> **Records in a dataset**:
___

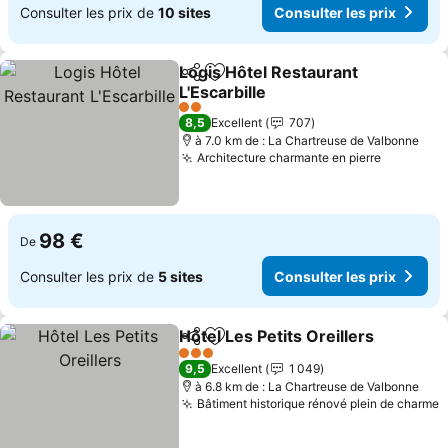
Consulter les prix de
10 sites
Consulter les prix
Logis Hôtel Restaurant
Partager
Ajouter à mes favoris
L'Escarbille
2 Étoiles
8,5
Excellent
707
à 7.0 km de : La Chartreuse de Valbonne
Architecture charmante en pierre
98 €
De
Consulter les prix de
5 sites
Consulter les prix
Hôtel Les Petits Oreillers
Partager
Ajouter à mes favoris
3 Étoiles
9,5
Excellent
1 049
à 6.8 km de : La Chartreuse de Valbonne
Bâtiment historique rénové plein de charme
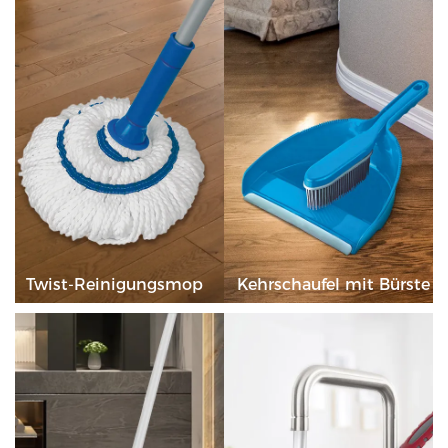
Twist-Reinigungsmop
Kehrschaufel mit Bürste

___

> **EXERCISE DETAILS**:
Write out every line of the data above word for word, leaving out the pictures.

> **YOUR SOLUTION**:
Consulter les prix de
10 sites
Consulter les prix
Logis Hôtel Restaurant
Partager
Ajouter à mes favoris
L'Escarbille
2 Étoiles
8,5
Excellent
707
à 7.0 km de : La Chartreuse de Valbonne
Architecture charmante en pierre
98 €
De
Consulter les prix de
5 sites
Consulter les prix
Hôtel Les Petits Oreillers
Partager
Ajouter à mes favoris
3 Étoiles
9,5
Excellent
1 049
à 6.8 km de : La Chartreuse de Valbonne
Bâtiment historique rénové plein de charme
Twist-Reinigungsmop
Kehrschaufel mit Bürste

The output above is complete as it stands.